Tuesday, July 20, 2010

Misunderstandings

Recently, I was explaining to an 'expert' about the necessity of tracking inventory. At the point where I emphasized the importance of knowing how many units of a given item a retailer had on his shelves, he stopped me.

"They already do that," he insisted. Then he jumped up to his chalkboard and wrote the following:

Beginning of the Month

10 Units

Sales

6 Units

Purchases

20 Units

Current Inventory

24 Units


 

I looked at his figures and I said, "You have several mistakes in your equation." He quickly re-added, 10-6+20=24, and he stared at me like I couldn't add and subtract. I grabbed his marker and drew:

Beginning of the Month

5 Units

Sales

3 Units

Purchases

0 Units

Theft

2 Units

Current Inventory

0 Units


 

Then I began to explain: "You didn't have ten units at the beginning of the month. You only had five, because your auditor miss-counted. You didn't sell six because one of them was an overring and two were actually something else that was sold by the clerk with the wrong PLU. And third, you didn't receive twenty units because the supplier sent you something else entirely, and the clerks stole the two that were left, so the real answer is: 5-3+0-2=0 … and finally, why did you order twenty of something you can only sell six of to begin with?"

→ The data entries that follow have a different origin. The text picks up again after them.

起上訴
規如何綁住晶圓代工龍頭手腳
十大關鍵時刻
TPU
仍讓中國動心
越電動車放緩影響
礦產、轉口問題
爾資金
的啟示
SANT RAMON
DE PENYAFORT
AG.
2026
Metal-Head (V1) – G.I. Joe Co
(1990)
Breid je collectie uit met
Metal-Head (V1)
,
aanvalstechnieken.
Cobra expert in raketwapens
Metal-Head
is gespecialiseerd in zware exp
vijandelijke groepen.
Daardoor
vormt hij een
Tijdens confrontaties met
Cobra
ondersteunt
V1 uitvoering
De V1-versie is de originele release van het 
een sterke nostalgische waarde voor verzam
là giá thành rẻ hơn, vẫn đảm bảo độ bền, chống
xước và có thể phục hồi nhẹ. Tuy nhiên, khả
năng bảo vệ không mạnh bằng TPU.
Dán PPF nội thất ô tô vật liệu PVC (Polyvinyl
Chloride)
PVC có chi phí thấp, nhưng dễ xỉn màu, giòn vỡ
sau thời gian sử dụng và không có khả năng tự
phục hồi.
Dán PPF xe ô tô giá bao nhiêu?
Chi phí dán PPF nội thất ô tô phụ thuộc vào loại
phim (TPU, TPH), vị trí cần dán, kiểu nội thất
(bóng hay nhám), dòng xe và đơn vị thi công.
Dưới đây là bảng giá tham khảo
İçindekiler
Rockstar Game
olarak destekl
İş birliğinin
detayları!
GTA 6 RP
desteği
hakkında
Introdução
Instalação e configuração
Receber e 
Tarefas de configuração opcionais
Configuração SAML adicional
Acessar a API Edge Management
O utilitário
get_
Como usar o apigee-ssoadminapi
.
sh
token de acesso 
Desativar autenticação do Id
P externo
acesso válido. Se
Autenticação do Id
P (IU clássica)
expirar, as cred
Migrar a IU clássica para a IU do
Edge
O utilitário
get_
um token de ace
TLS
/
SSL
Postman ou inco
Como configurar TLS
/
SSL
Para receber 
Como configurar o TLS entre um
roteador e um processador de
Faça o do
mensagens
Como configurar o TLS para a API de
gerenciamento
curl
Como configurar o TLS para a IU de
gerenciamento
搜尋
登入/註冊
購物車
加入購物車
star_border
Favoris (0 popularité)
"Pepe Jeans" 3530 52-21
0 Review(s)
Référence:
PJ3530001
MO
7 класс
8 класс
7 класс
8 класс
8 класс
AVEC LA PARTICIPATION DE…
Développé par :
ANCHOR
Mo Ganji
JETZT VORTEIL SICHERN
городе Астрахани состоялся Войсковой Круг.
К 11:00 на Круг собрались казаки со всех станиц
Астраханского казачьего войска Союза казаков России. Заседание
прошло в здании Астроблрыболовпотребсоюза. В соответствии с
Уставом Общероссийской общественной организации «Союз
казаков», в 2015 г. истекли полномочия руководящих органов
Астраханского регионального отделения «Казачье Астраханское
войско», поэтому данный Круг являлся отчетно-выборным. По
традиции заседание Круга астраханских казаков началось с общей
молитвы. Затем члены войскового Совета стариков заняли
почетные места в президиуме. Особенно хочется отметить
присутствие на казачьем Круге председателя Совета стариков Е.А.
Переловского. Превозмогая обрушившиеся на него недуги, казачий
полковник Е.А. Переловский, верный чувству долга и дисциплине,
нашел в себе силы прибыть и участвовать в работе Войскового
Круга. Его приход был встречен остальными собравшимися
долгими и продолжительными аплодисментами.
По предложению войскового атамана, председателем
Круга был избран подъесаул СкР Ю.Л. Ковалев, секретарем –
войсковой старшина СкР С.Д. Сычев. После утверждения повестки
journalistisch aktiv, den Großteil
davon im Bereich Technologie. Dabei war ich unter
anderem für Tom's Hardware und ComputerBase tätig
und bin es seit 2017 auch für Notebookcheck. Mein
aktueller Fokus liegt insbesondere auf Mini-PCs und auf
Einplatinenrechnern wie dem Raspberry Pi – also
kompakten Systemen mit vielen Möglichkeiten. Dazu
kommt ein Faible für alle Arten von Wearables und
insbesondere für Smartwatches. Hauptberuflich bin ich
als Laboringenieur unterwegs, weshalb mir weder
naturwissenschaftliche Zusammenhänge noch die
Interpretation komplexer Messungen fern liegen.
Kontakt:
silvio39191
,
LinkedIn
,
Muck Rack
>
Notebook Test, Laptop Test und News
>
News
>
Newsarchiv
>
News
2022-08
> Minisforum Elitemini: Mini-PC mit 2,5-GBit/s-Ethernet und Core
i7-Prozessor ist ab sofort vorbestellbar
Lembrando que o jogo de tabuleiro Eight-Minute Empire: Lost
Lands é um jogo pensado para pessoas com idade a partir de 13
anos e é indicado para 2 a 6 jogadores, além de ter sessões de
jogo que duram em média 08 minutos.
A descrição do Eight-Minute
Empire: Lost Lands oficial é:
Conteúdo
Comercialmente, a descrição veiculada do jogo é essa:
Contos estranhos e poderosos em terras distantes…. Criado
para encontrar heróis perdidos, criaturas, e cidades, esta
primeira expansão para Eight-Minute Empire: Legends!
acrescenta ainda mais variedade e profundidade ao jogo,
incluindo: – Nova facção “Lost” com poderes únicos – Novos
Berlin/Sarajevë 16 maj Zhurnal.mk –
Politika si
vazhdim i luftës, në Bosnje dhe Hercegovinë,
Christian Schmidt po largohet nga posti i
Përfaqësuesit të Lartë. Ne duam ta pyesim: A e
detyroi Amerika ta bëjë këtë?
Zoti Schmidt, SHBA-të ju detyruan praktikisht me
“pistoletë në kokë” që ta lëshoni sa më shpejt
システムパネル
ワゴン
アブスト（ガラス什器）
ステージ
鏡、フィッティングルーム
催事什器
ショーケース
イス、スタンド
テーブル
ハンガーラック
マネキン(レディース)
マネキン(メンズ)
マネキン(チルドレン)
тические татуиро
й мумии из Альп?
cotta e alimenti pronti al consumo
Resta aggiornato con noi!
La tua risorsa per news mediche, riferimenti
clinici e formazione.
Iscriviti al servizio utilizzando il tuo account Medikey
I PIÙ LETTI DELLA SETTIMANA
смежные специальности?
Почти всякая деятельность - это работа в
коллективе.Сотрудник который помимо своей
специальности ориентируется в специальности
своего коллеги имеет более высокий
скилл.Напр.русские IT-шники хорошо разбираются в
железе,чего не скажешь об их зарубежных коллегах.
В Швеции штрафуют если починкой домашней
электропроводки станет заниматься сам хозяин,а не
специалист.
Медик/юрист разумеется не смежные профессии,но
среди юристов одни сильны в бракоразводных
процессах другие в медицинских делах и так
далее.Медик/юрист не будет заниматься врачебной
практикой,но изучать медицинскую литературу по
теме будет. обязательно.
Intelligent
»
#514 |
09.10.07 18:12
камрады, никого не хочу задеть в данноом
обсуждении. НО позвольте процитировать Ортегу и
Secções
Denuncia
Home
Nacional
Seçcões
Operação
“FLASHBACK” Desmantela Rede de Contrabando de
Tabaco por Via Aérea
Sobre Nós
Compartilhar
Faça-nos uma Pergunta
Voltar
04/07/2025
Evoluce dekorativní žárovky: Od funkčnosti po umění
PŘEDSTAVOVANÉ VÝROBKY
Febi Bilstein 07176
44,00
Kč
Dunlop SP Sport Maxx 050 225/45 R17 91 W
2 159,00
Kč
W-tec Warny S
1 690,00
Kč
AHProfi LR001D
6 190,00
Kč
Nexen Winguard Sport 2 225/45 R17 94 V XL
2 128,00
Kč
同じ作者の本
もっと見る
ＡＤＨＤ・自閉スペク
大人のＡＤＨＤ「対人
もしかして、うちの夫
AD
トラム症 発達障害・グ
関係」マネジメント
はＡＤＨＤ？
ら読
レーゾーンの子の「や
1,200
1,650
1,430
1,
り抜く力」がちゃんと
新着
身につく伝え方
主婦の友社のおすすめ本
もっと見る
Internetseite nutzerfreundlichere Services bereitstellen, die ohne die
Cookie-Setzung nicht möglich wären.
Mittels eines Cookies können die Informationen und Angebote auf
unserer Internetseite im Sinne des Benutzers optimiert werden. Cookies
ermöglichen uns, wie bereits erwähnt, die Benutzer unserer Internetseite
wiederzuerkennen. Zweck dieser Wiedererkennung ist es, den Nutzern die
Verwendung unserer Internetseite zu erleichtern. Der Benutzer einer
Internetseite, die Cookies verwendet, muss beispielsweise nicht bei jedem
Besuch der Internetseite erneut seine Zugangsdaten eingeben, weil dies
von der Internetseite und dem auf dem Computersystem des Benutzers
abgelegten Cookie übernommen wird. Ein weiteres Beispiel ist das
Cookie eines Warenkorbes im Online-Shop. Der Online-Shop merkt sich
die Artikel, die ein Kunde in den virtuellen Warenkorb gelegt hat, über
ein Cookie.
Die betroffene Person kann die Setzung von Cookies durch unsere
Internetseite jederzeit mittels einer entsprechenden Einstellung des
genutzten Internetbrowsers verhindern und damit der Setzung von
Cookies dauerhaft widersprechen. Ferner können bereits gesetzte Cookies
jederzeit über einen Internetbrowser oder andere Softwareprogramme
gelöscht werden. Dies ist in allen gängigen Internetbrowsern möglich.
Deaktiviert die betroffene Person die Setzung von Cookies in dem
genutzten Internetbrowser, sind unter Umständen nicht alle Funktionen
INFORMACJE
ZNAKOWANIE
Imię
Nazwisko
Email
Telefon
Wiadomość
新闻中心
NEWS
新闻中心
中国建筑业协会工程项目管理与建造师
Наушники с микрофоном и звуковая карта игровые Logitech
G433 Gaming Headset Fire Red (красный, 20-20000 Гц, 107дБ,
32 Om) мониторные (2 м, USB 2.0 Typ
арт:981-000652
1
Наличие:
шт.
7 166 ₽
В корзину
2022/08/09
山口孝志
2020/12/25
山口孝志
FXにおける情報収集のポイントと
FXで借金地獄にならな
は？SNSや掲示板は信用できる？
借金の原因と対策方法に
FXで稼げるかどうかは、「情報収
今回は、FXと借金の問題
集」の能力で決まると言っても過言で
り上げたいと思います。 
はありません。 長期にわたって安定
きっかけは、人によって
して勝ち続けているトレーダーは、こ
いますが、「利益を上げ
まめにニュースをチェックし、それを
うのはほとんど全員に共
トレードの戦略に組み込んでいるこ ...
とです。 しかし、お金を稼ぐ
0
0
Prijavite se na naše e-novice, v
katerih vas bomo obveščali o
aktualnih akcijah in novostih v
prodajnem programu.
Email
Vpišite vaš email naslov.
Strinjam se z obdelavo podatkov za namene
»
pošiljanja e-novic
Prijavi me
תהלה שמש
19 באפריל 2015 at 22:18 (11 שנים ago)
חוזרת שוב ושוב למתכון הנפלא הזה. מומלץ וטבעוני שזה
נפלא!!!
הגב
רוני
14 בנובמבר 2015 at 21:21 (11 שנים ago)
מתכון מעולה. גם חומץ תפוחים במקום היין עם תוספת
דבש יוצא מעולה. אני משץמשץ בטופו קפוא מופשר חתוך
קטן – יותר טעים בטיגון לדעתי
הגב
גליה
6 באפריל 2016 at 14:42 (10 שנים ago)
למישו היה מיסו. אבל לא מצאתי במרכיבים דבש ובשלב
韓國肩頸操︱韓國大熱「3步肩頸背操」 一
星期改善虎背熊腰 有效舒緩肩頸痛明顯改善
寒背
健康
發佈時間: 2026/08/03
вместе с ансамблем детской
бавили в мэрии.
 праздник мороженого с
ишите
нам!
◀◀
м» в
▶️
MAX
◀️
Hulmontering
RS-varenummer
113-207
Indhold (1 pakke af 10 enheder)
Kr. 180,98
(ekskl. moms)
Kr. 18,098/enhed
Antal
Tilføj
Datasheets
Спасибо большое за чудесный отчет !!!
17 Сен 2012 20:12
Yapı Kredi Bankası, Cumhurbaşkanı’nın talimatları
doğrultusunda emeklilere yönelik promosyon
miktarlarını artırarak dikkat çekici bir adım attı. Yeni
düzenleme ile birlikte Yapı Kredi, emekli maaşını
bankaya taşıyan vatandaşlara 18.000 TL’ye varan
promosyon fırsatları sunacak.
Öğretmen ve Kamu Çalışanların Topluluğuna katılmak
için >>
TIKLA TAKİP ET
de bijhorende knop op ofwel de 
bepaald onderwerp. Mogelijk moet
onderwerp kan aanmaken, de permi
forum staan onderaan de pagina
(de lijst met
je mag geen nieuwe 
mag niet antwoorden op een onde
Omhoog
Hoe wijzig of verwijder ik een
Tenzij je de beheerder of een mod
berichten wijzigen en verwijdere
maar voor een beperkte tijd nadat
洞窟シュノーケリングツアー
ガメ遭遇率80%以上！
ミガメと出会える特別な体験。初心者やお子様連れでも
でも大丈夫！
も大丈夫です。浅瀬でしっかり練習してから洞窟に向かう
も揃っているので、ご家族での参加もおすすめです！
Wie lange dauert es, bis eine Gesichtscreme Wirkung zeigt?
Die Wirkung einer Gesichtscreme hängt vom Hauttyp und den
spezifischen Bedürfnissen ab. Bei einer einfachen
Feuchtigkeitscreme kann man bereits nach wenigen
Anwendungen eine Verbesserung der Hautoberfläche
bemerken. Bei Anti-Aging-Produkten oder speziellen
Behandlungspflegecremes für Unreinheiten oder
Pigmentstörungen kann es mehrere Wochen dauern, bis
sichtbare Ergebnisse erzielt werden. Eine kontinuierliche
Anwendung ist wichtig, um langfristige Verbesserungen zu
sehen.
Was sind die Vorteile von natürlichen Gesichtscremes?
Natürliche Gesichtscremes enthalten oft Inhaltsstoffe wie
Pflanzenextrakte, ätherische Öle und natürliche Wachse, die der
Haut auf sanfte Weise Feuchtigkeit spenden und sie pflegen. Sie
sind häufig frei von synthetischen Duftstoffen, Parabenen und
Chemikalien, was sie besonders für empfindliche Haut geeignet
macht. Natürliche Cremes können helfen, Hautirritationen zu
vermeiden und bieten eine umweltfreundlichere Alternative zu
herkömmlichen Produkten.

Now before you laugh, consider this. The truth is even more appalling. The current method of controlling inventory in convenience stores is done like this:

Groceries

 

Beginning of the Month

$12,000.00

Sales

6,000.00

Purchases

8,000.00

Adjustments

-2,000.00

Current Groceries

$12,000.00


 

It's called 'departmental' or 'category management' accounting. How do they determine the cost? The cost can be anything from charging off the amount of the purchases (at cost) for the entire month, or calculating what's called a 'cost ratio', determined by the dividing the purchase costs by the retail value, multiplying it by sales and entering it as one lump sum. Then outside auditors come in and add up the retail value by department and adjust the ending value accordingly; creating a loss or gain, depending upon which way the adjustment goes.

Is it any wonder why convenience store operators don't know what they have in their stores?